*AZIONE RICHIESTA A*
Rispondi a queste domande sul brano sulla nomina:
(i) Per quale incarico semidirettivo era stata avviata la pratica?
(ii) Quali consigliere votarono la proposta a favore della dott.ssa Tiziana Carrubba?
(iii) In quale data si tenne il dibattito di Plenum in cui la consigliera Bianchini fece riferimento ai messaggi del dottor Mignemi?
*AZIONE RICHIESTA B*
Prosegui il brano sulla nomina a partire dall'ultima frase riportata.
== BRANO CITATO
Diario dal Consiglio del 8 giugno 2024
Una nomina a prova di social network
Nel Diario del 13 aprile scorso scorso vi abbiamo dato conto del ritorno in commissione della pratica per il conferimento dell’incarico semidirettivo di presidente di sezione penale della corte d’appello di Catania, in relazione alla quale la Quinta commissione aveva formulato due proposte contrapposte, una per il dottor Sebastiano Mignemi, presidente di sezione presso il tribunale di Catania (votata dai consiglieri Cosentino, D’Auria ed E. Carbone), e una per la dott.ssa Tiziana Carrubba, presidente di sezione presso il tribunale di Siracusa (votata dalle consigliere Mazzola e Bianchini).
Come raccontato analiticamente in quel Diario, nel dibattito di Plenum del 3 aprile la consigliera Bianchini fece puntuali riferimenti al contenuto di messaggi postati dal dottor Mignemi sulla sua pagina Facebook (non acquisiti agli atti della procedura, nella quale era stato prodotto solo un articolo di giornale che riferiva dell’attività del dottor Mignemi su Facebook), affermando che tali post sarebbero di evidente contenuto politico, ma privi di argomentazioni, risolvendosi in messaggi espressi in modo polemico e sarcastico, rivolti per lo più contro esponenti del modo politico.
====
== MATERIALE FORNITO
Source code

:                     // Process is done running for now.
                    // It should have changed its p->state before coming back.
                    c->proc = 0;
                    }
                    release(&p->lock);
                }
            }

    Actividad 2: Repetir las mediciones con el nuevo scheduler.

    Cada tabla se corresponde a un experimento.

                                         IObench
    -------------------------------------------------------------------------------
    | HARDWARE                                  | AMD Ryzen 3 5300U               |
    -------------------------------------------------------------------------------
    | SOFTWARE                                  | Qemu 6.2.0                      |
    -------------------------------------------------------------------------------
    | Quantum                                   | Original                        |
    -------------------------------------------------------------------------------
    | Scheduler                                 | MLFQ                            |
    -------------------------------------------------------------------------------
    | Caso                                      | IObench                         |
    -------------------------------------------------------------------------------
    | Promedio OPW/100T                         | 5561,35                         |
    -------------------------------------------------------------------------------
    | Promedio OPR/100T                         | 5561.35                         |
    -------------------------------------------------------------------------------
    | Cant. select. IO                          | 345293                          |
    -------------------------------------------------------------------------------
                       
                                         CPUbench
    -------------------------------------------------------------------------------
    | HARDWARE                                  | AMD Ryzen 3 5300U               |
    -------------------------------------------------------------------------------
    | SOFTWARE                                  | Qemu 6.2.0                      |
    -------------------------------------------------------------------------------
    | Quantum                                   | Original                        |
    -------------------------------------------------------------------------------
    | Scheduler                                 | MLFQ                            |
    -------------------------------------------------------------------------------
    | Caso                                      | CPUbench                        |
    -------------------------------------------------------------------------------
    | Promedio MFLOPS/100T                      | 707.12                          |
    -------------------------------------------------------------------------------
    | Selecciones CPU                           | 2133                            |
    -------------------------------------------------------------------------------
====
*SPAZIO RISPOSTA A*
(i) Presidente di sezione penale della corte d'appello di Catania.
(ii) Le consigliere Mazzola e Bianchini.
(iii) Il 3 aprile.

*SPAZIO RISPOSTA B*
La consigliera Bianchini menzionò, come esempio, un post in cui si dava del “fascista” al ministro Musumeci e un altro in cui si paragonava l’attività del Governo a quella di un truffatore che in stazione fa il gioco delle tre carte. All’esito del vivace dibattito suscitato dalle affermazioni della consigliera Bianchini la pratica fu rimessa in commissione per un approfondimento istruttorio.
La Quinta commissione ha quindi proceduto a un supplemento di istruttoria, acquisendo la stampa dei suddetti post (prodotti dalla consigliera Bianchini, che li aveva ricevuti dal consigliere Giuffrè, il quale vi aveva avuto accesso in quanto “amico di Facebook” del dott. Mignemi) e, conseguentemente, ha proceduto alla rinnovazione dell’audizione del dottor Mignemi (già precedentemente audito in relazione al suddetto articolo di giornale). Quest’ultimo ha confermato l’autenticità dei post (consistiti, per lo più, in condivisioni di articoli di stampa, di pagine satiriche e post di terzi iscritti al social network, talora accompagnati da suoi commenti) e ha sottolineato come il suo fosse un profilo privato, ossia visualizzabile unicamente dalle persone da lui stesso ammesse (un migliaio di conoscenti).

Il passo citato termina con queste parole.